Academic stories: Chiara Di Francescomarino

ICPM academic stories

Narrated by Chiara Di Francescomarino

My name is Chiara Di Francescomarino, and I am a research scientist at Fondazione Bruno Kessler (FBK), located in Trento. FBK is one of the most renowned Italian research centres. It is composed of 11 research centres, each focusing on different fields. The ICT area is organised in 6 research centres: Cybersecurity, Digital Health and Wellbeing, Digital Industry, Digital Society, Health Emergencies and Sustainable Energies. I work in the Center for Digital Health & Wellbeing (DHWB). DHWB activities mainly focus on Computer Science and AI as well as on methodologies for health and healthcare. Within the DHWB Center, I work in the Process and Data Intelligence (PDI) research unit, a team composed of three research scientists, two PhD students and many undergraduate students. The activities of PDI revolve around process mining and information extraction as well as their intersection with other areas.

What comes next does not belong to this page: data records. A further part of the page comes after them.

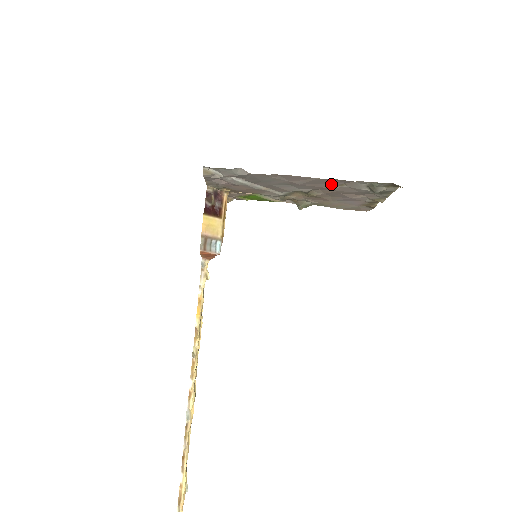
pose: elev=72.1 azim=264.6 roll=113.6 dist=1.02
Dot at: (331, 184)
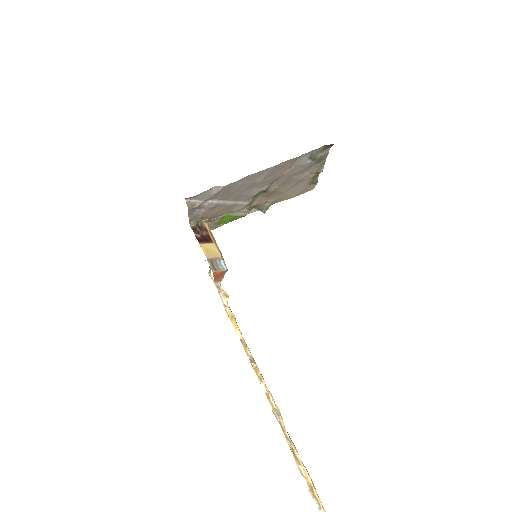
Dot at: (283, 170)
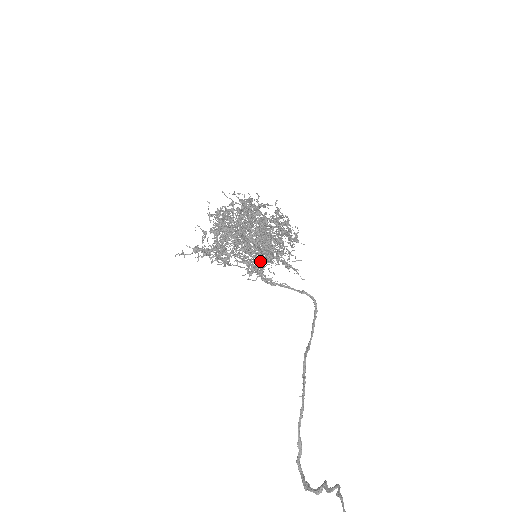
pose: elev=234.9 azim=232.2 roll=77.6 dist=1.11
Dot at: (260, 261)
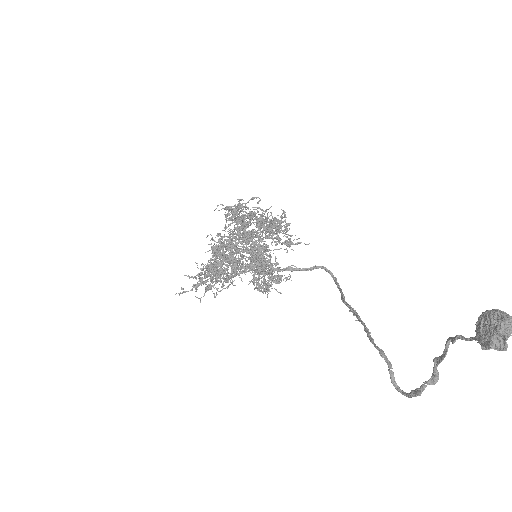
Dot at: (261, 249)
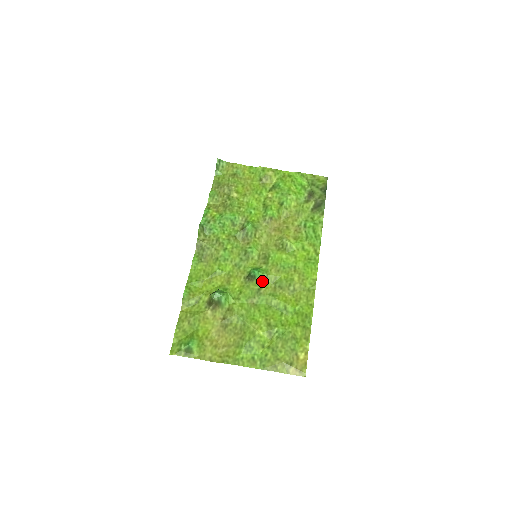
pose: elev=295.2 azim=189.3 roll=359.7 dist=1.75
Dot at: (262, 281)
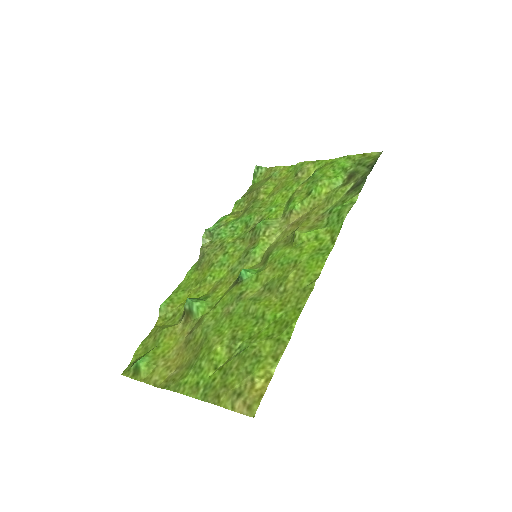
Dot at: (249, 283)
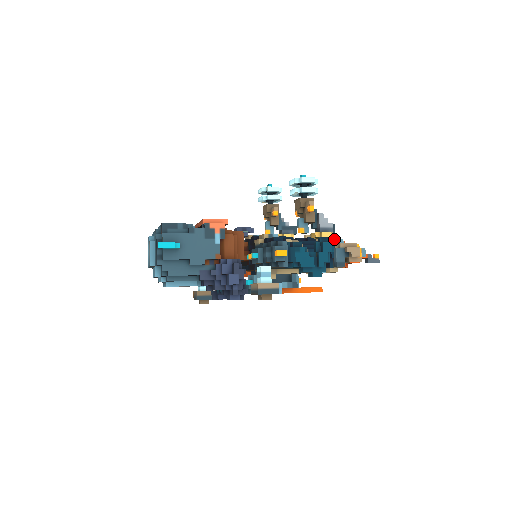
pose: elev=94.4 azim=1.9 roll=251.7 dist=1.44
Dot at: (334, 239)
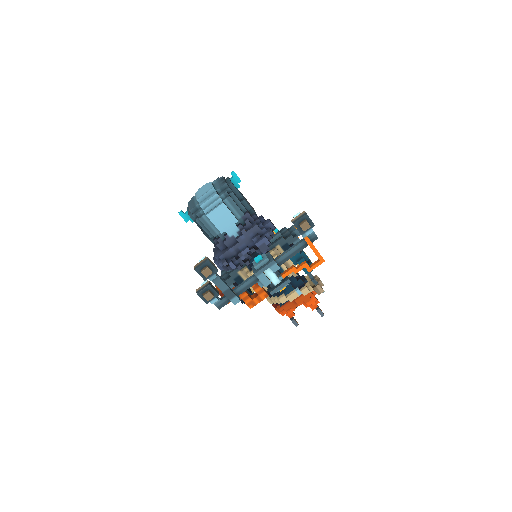
Dot at: occluded
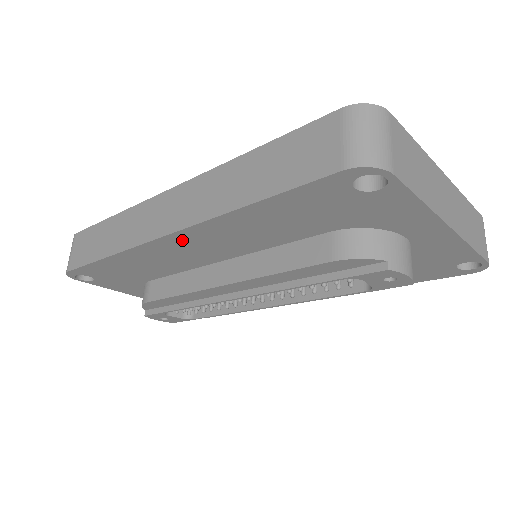
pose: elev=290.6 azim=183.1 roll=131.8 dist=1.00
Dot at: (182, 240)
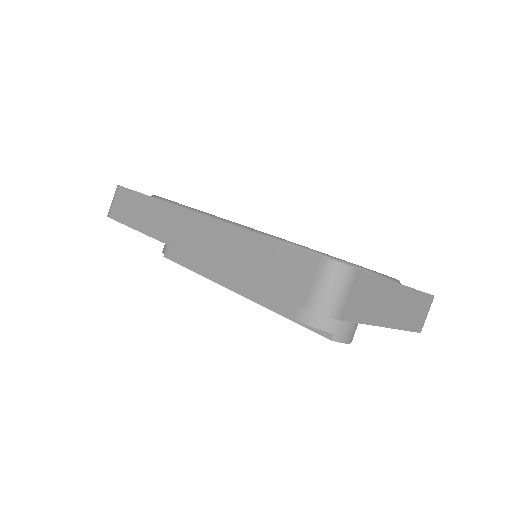
Dot at: occluded
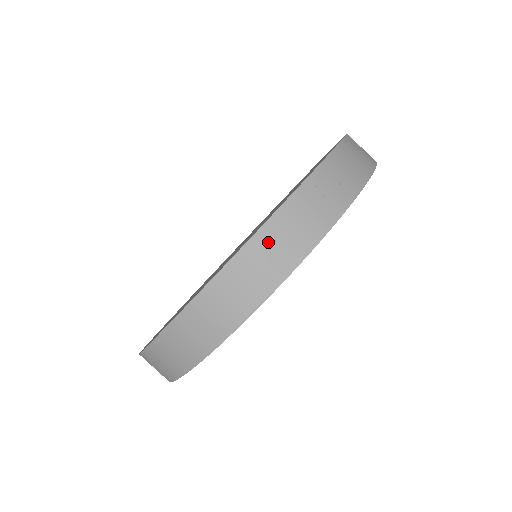
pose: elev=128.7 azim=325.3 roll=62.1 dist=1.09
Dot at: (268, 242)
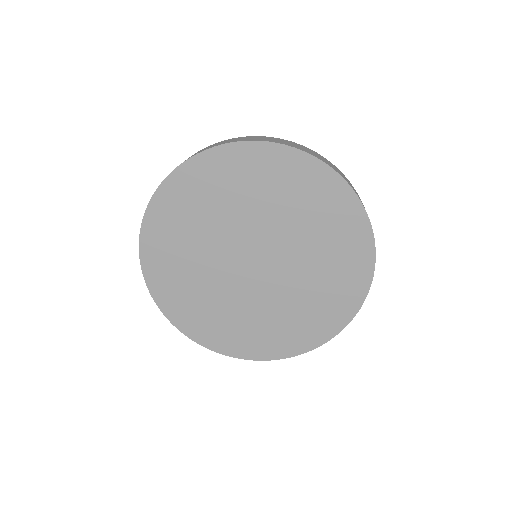
Dot at: occluded
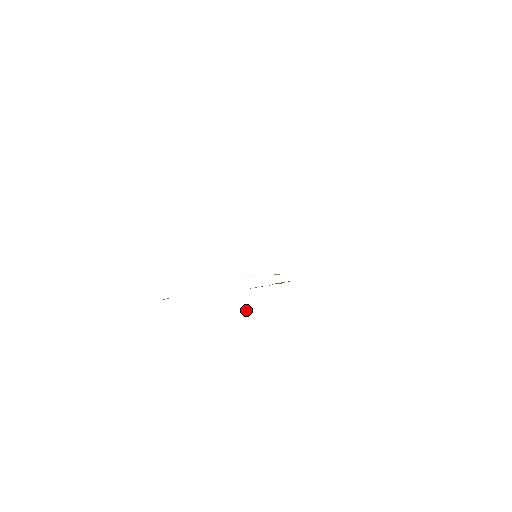
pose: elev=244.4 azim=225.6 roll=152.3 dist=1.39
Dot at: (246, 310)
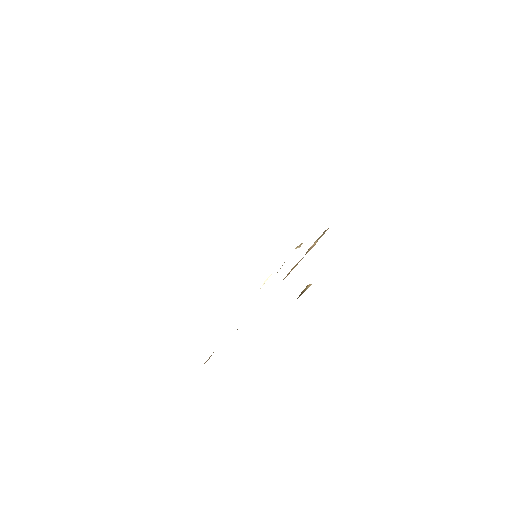
Dot at: (305, 288)
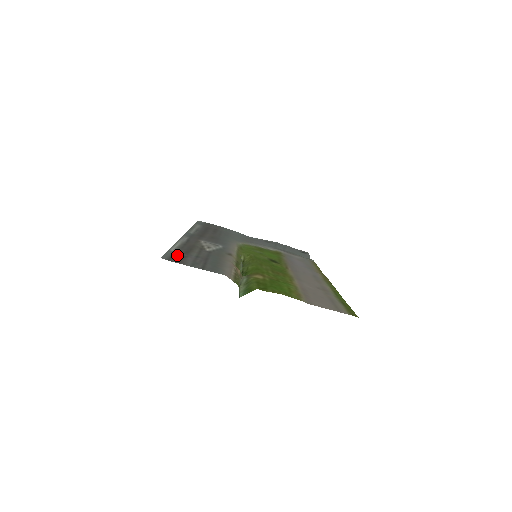
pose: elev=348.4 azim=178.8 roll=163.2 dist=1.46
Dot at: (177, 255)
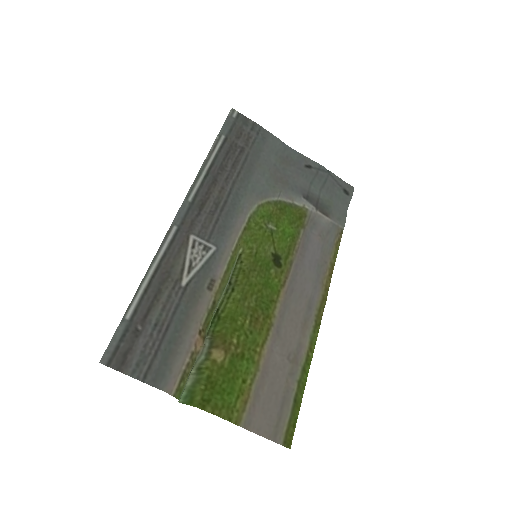
Dot at: (128, 334)
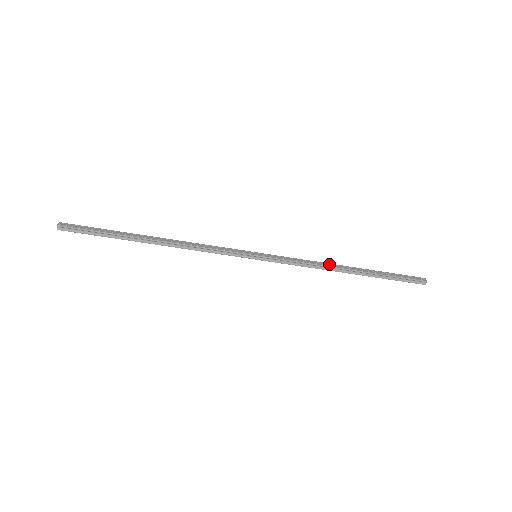
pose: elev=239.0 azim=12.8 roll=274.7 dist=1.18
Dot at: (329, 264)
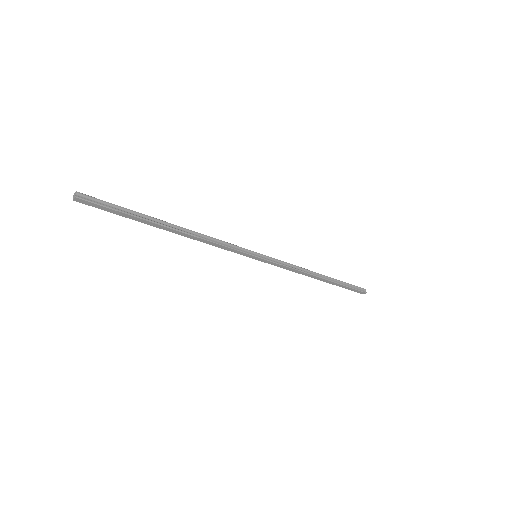
Dot at: (305, 271)
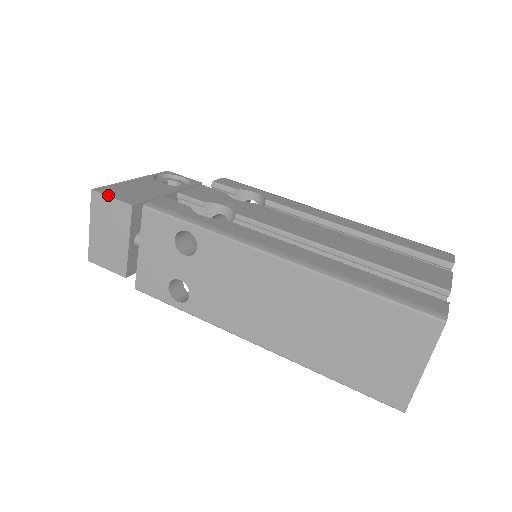
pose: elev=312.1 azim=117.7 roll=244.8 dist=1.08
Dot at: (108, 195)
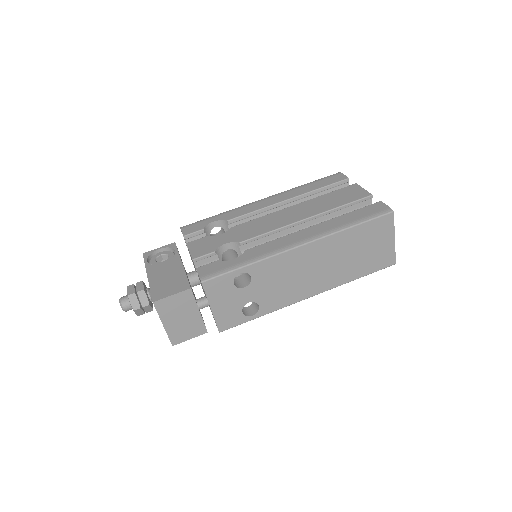
Dot at: (168, 296)
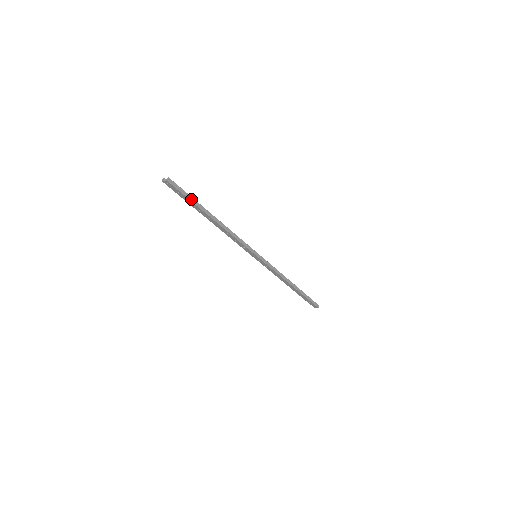
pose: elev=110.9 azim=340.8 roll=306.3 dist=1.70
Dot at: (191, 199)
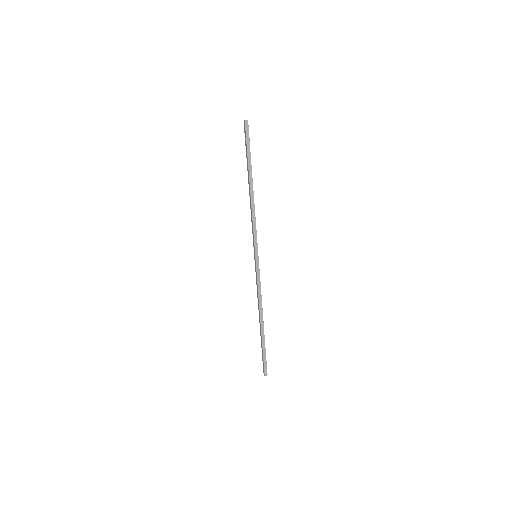
Dot at: (249, 152)
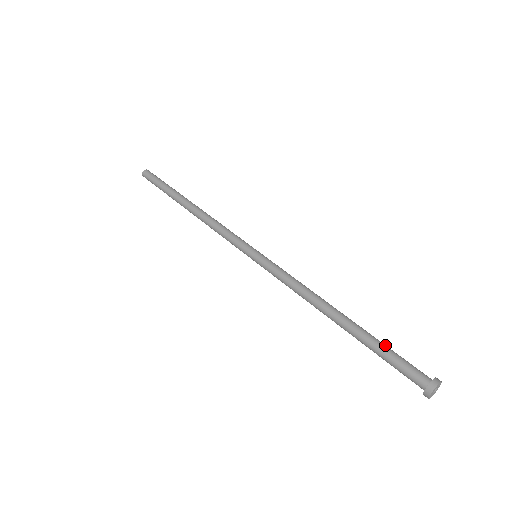
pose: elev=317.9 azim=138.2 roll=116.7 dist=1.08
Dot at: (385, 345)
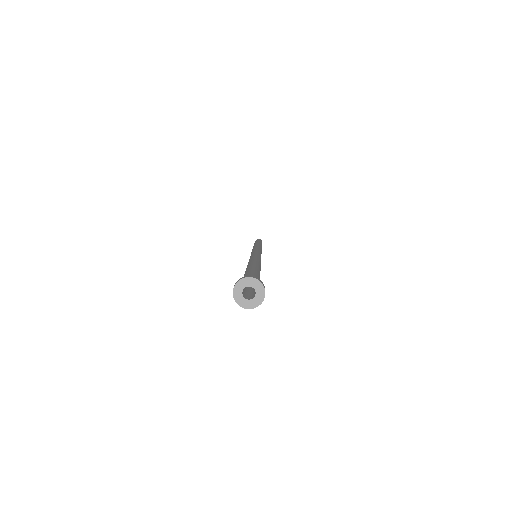
Dot at: (251, 270)
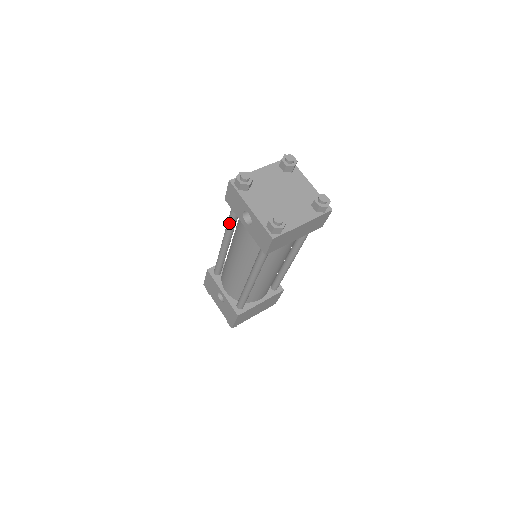
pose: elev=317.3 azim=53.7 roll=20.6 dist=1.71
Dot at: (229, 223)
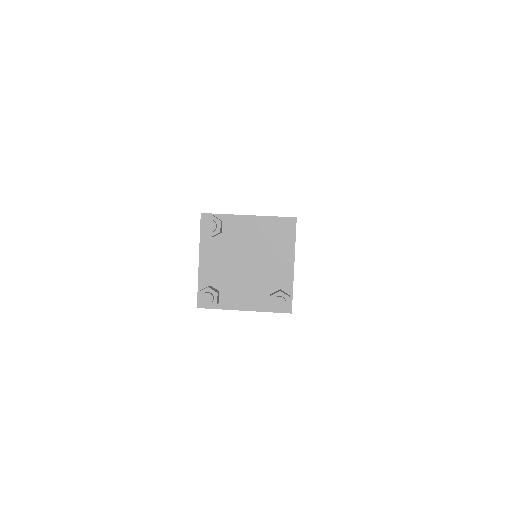
Dot at: occluded
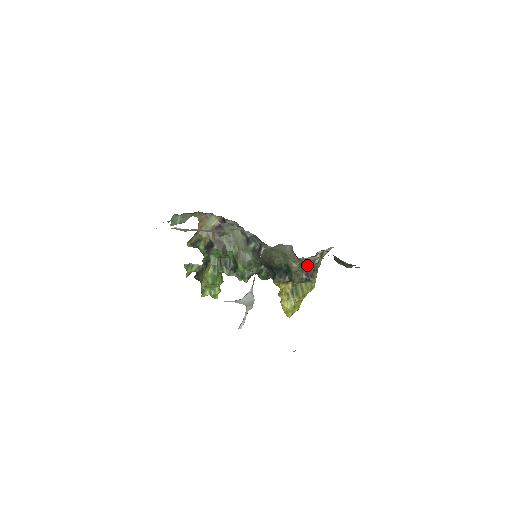
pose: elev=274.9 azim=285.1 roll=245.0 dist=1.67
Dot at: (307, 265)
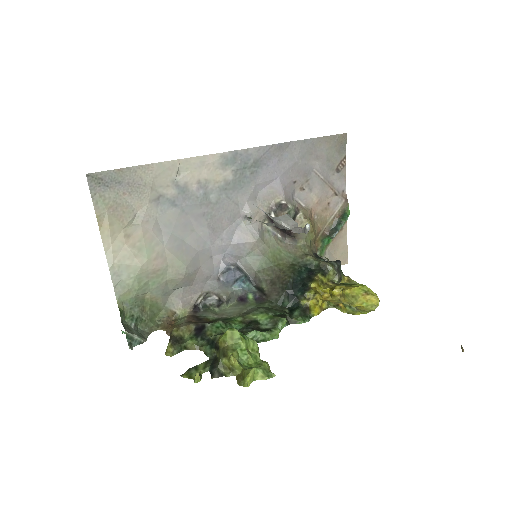
Dot at: (320, 259)
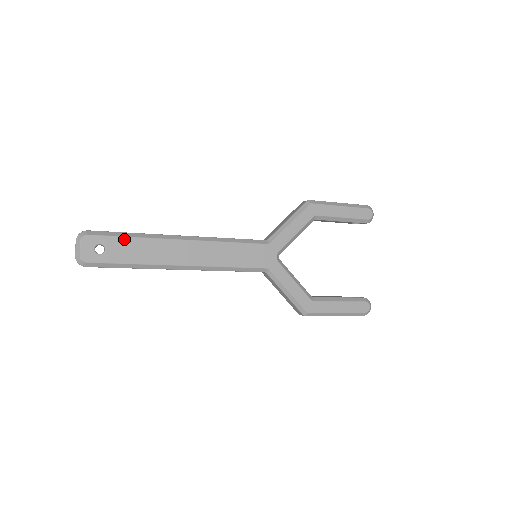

I met the Business Process Management (BPM) community during my PhD studies. Back then, I was working on business process modelling and had the chance to present one of my papers on a process query language. It was a BPM workshop in 2008, in Milan. The first person I met on the first day of the first scientific event I had ever attended was Hajo Reijers. He really made me feel at ease though it was a completely new experience for me. Not to mention that even the community was new to me. Indeed, I carried out my PhD in a software engineering group, which was into software coding, testing, and reverse-engineering – not only from code but also from recorded software executions. While discussing in such a group with my PhD advisor, Paolo Tonella, and other colleagues (Angelo Susi and Alessandro Marchetto), the idea of applying reverse engineering techniques to discover a process model occurred to us as something almost unavoidable.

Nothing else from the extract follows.